In the late 1940s, the mathematician and engineer Claude Shannon helped found the field of information theory. In doing so, he endowed information—an abstract quantity measured in bits—with an almost physical quality, akin to energy. His groundbreaking work allowed future researchers to study a variety of problems in communication and computation and spurred a decades-long march toward our modern digital lifestyles.

Ever since this early work, researchers have plumbed the depths of information theory, exploring the fundamentals of how we send, store and manipulate information. Practical applications have multiplied and led to everything from broadcast television to the internet. These days, Shannon’s work also influences the field of quantum information, which studies the capabilities and limits of computers or networks that obey the rules of quantum physics.

Penghui Yao, one of two recently arrived Hartree Postdoctoral Fellows at the Joint Center for Quantum Information and Computer Science (QuICS), is digging deep into quantum communication, which studies how hard—or easy—it is to convey a quantum message or collaborate on solving a problem with quantum resources. In communication, efficiency is king, and bits—or their quantum cousins, qubits—are the coin of the realm.
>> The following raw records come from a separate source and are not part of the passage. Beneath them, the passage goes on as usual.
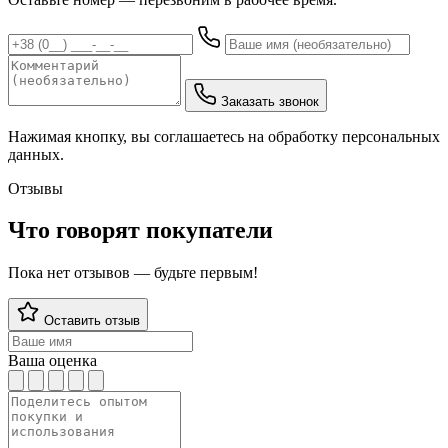
Заказать звонок
Нажимая кнопку, вы соглашаетесь на обработку персональных
данных.
Отзывы
Что говорят покупатели
Пока нет отзывов — будьте первым!
Оставить отзыв
Ваша оценка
One of Shannon’s early interests was the problem of compression—figuring out how to communicate a message with as few bits as possible. Researchers eventually proved that there is a limit to how much a message can be compressed, a limit related—unsurprisingly—to the information content of the message.

Yao, who earned his Ph.D. at the National University of Singapore, says that quantum information scientists long believed that a similar result would hold in the quantum case. It should be possible, the idea went, to shrink a quantum message all the way down to an ultimate limit—a limit given by the amount of quantum information in that message.

To explore this question, many researchers have looked to non-quantum compression algorithms and message-sending strategies to find inspiration.

“We grab these classical messaging schemes and ask: Can we make a quantum version?” Yao says. “That basically holds for a lot of my current research.”

Recently, Yao has collaborated on a pair of research papers that prove the world of quantum communication doesn’t behave as expected. The first shows that the cost of quantum communication diverges from ordinary communication in a fundamental way. With a pristine line of communication, sending a quantum message to someone else will always require extraneous qubits, more than the quantum information in the message would seem to demand. This is due to the extra freedom in assigning values to qubits, says Yao, which have a continuous character distinct from the discrete 0s and 1s of ordinary bits.

The second result, which one of Yao’s co-authors recently presented at the 20th Annual Conference on Quantum Information Processing, is perhaps even more surprising. There, the communication setting is interactive, with two parties exchanging qubits over a quantum network in an effort to compute the value of a mathematical function. Yao and his collaborators found a particular function that required a huge number of qubits be exchanged even though the quantum information contained in those messages was very low. This chasm might indicate that researchers need better tools to address questions about the relationship between quantum communication and information, Yao says.

Up until now, much of Yao’s research has focused on communicating over pristine channels, devoid of noise. While at QuICS, he says that he plans to dig even deeper.

“What happens if all these things suffer some noise?” Yao says. “That work is ongoing.”

QuICS is a partnership between the University of Maryland and the National Institute of Standards and Technology. It is one of 16 centers and labs in the University of Maryland Institute for Advanced Computer Studies.